10 Annoying Web Design Trends Which Should Stop NOW
Web design is all about innovation, but not all progress is good progress. Here are my Top 10 most annoying web design trends that need to stop in 2018.
Instant Survey/Mailing Lists When landing on page
So I've just clicked through to a website and before I've even seen the content, I've got some random persons mailing list subscription form thrust in my face, or even worse a customer satisfaction survey. I've just entered the site! I have no idea what your site is about or the quality of work, so why would I want to instantly sign up to a list? Let me read your content first, and if I want to subscribe, I will. Thanks.
Passive aggressive pop-ups
Those "before you leave" messages can be quite annoying. This new trend causes a banner pop up for a mailing list or survey to pop up when the mouse pointer leaves the window. I guess this is to capture people before they hit the back button, but they get triggered at any time for examples Alt+Tab to another window, moving the mouse to the second monitor or simply going to bookmark the page. If I want to subscribe to your lists I will, I don't need your signup form thrust down my throat. Thanks.
Copy & Paste Templates all look the same
There are a plethora of "freemium" and premium templates out there all promising to the latest and greatest with newly added features (most of which are on this list), except all the themes look the same. Standard hero image of some stock photo, bootstrap title and tagline, bootstrap button or two and the modular "panels" design. Very few templates now offer any creativity from the authors. It gives me the impression that they have just taken another template, made a few minor cosmetic changes and relaunched it as a "new" template.
Plethora of frameworks and platforms
Auto Play Videos - The 21 Century MIDI
Back in the 1990's MIDI files were used as background music on websites. This was generally accepted about as much as Comic Sans as a typeface. That web trend has fortunately ceased, however, a new trend for auto-playing videos has emerged. These videos can be anything from adverts to embedded videos in content, set to autoplay and there is nothing you can do about it.
When I browse sites, I typically open links in multiple tabs, especially links in the content - open a new tab and read later. Trouble is after I open three or four tabs, the videos start playing in the background, then I have to visit each page, locate the video, stop it, then try and find where I was. DON'T AUTO PLAY VIDEOS.

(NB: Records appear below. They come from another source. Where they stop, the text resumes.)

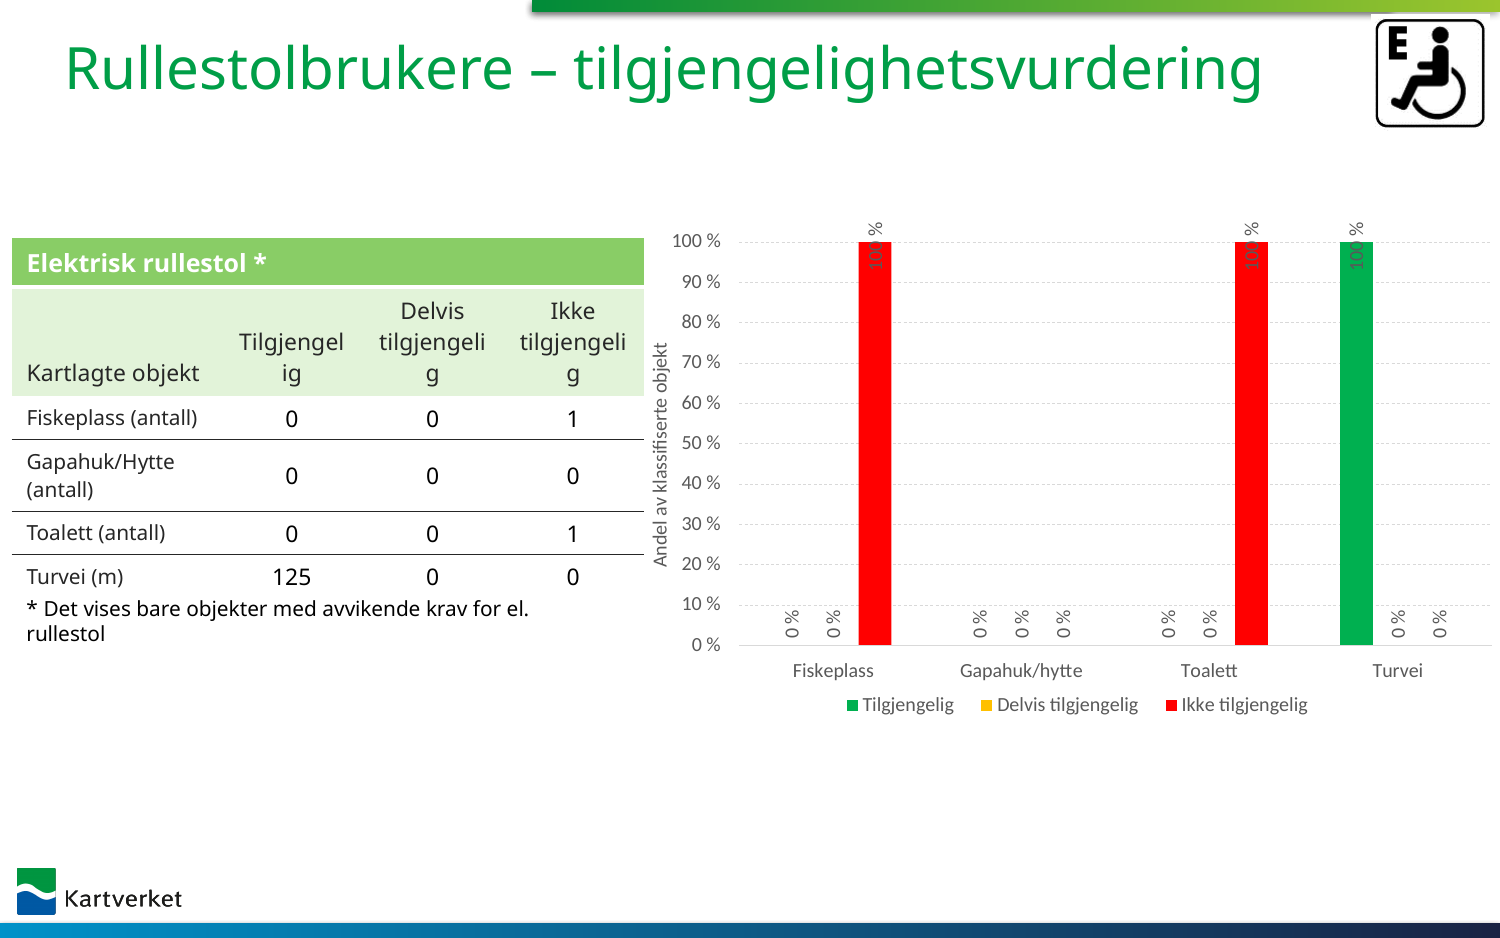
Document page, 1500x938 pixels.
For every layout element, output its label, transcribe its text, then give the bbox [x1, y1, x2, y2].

table_cell Fiskeplass (antall) [12, 396, 222, 439]
table_cell Delvis tilgjengelig [362, 289, 503, 396]
table_cell 1 [503, 396, 638, 439]
table_cell 0 [362, 440, 503, 511]
picture [643, 218, 1500, 728]
table_cell 0 [362, 396, 503, 439]
table_cell 1 [503, 512, 638, 554]
table_cell 0 [222, 512, 362, 554]
table_header Elektrisk rullestol * [12, 238, 638, 285]
table_cell 0 [222, 396, 362, 439]
table_cell 125 [222, 555, 362, 588]
text_box Rullestolbrukere – tilgjengelighetsvurdering [49, 12, 1372, 109]
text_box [1371, 13, 1491, 133]
table_cell Ikke tilgjengelig [503, 289, 638, 396]
table_cell 0 [503, 440, 638, 511]
table_cell Turvei (m) [12, 555, 222, 588]
table_cell 0 [222, 440, 362, 511]
table_cell 0 [362, 555, 503, 588]
table_cell Toalett (antall) [12, 512, 222, 554]
text_box * Det vises bare objekter med avvikende krav for el. rullestol [11, 588, 597, 653]
table_cell Kartlagte objekt [12, 289, 222, 396]
table_cell Tilgjengelig [222, 289, 362, 396]
table_cell 0 [362, 512, 503, 554]
table_cell Gapahuk/Hytte (antall) [12, 440, 222, 511]
table_cell 0 [503, 555, 638, 598]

This is even worse on mobile devices, visiting a web page, which is heavy enough as it is, more on that later, then a video starts playing and consumes all my mobile data allowance. Thanks for that.
I use ad blocking software, mainly to block obtrusive adverts, popups, video adverts (see above). There are also privacy issues with adverts, super cookies and tracking codes which build up a picture of my browsing habits. These are legitimate reasons for blocking adverts. The trends now seem to be to ask visitors to turn off ad-blocks in order to see the content and in some cases the site won't even allow you to go any further. Well, if I can't see the content I'm just going to hit the back button, so don't cry about lost revenue due to blockers.
I run adverts on this site, and I have seen the decline in revenues attributed to ad blockers so as a publisher I know what it's like. I don't punish anyone for blocking adverts.
What is the solution? I don't know. Let us know in the comments below.
Website pages these days are getting heavier and heavier, with all the large HD hero images, embedded video, frameworks and unoptimized CSS.
As you can see in the chart, over the past 7 years web page weight has increased by a massive 78% with the average payload in 2017 being 3MB, compared with 2010 average of 0.7MB. Page load statistics from HTTP Archive.
Ajax Spinners - It's OK to Wait?
With web pages getting heavier, frameworks are getting busier and page load times are increasing despite the push for a faster web. We'll solve that problem by adding a loading icon for the user to look at. That'll solve the problem.
No. From a User Experience point of view, you are saying that it is OK to wait for a web page. It is not. You should focus your efforts on delivering a high performance, optimised site which does not need loading icons.
Loading icons need to disappear now. Or be replaced with this.
This is a trend mainly used on news websites, whereby scrolling down the story just leads into the next story, then the next again. The page scrolls down endlessly and quite often breaks the back button, so you have to click 15 times to get out the site. The same is true for listings, which automatically add new content when scrolled down. As more and more content is loaded, the browser uses more and more resources, eventually slowing down.
Top 10 Slideshows
Notice the format of this post, it is a list presented one after the other on one page. Apart from scrolling down, there is no other user interaction required. Clickbait sites started the trend, not popular sites such as Forbes are putting each item on the list has its own slide, sometimes even a new page that has to be clicked. As with infinite scrolling, to go back to the start requires clicking the back button 15 times.
Free content means download for free, i.e. a one-way exchange. The trend is now emerging that "free" content downloads are offered in exchange for signing up to mailing lists or providing other personal data, which is then sold on to marketing companies. So while you may not have paid cash for content, you have sold your personal data to an unknown entity for whatever purpose they feel free to use it for. And folk wonder why they get so much spam email.